Humankind is making exceptional progress in exploring the solar system. We have already landed astronauts on the Moon and will return to the lunar surface once again in a few years.
In the meantime, we are exploring the solar system with robotic missions, some of which have already left the outermost limits and are traveling through interstellar space.
In exploring the solar system, we have two main goals; return to the Moon, where we will build lunar outposts on the surface and set foot on Mars. Both plans are challenging in their unique ways.
We have explored the lunar surface in the past, and various missions to the lunar surface have gathered valuable soil samples and returned them to Earth. Regrettably, however, each mission to the lunar surface means trash to be left behind.
Each mission to the lunar surface and robotic missions and trash in orbit contributes to the contamination of the lunar surface with human trash.
Why? Researchers determined that leaving some of the equipment behind would make it easier for astronauts to return home. But, unfortunately, this meant leaving behind LOTS of trash. According to reports, over 70 vehicles have been left all over the Moon due to probes crashing into the surface, which has been a routine part of the end of uncrewed missions.
It is no different from anywhere else we go, to be honest.
While we have made incredible progress in exploring the surface of the red planet in recent years, with many international missions successfully landing on the surface, we have accumulated tons and tons of space trash.
Insight looks back at Trash on Mars
Although it is spectacular to see a helicopter made on Earth fly on Mars, rotate its camera, and snap photographs of the landing site of the Perseverance Rover, it leaves us with a lot to think about. There have been ten successful soft landings on Mars by robotic, uncrewed spacecraft. The next step in the near future is to have astronauts set foot on the surface of the red planet.
Just as with the Moon landings, inevitably, we will leave behind trash. Rockets, satellites, defunct rovers. All these devices will accumulate throughout the years.
In addition to the numerous trash scattered across the surface of the Moon, the surface of Mars, and Venus, we must not forget that there is also a good deal of space trash orbiting the earth and floating in space.

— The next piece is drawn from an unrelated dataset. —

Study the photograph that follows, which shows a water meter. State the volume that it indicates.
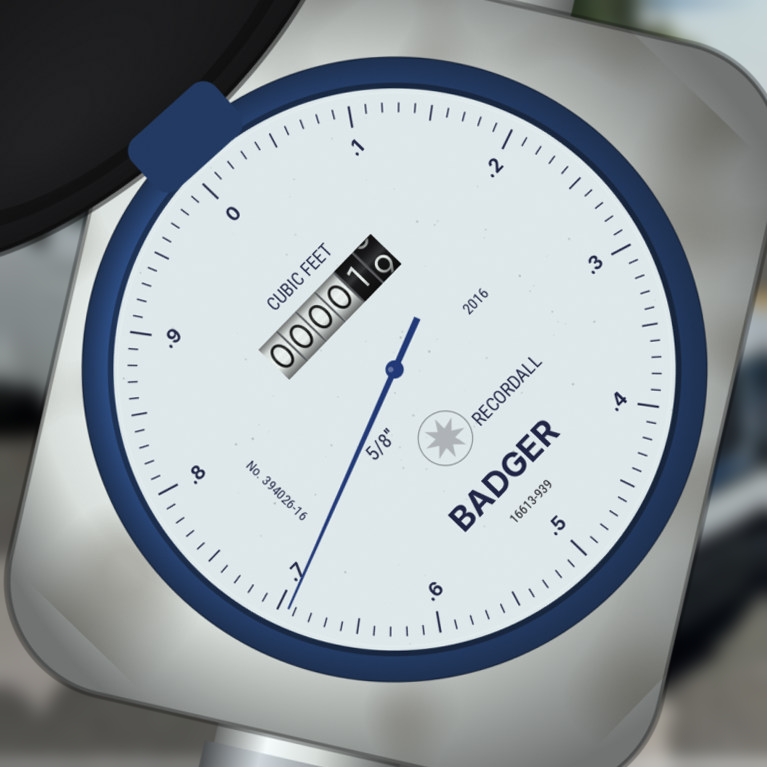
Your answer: 18.69 ft³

Thousands of tons of trash in outer space is a huge issue, one we are simply not dealing with the way we should.
When exploring the solar system, we should care more about the mark we leave behind. It is our responsibility to clean up our mess and develop more environmentally friendly ways of exploring the solar system and protecting alien worlds from the contamination that humans have, regrettably, gotten very used to.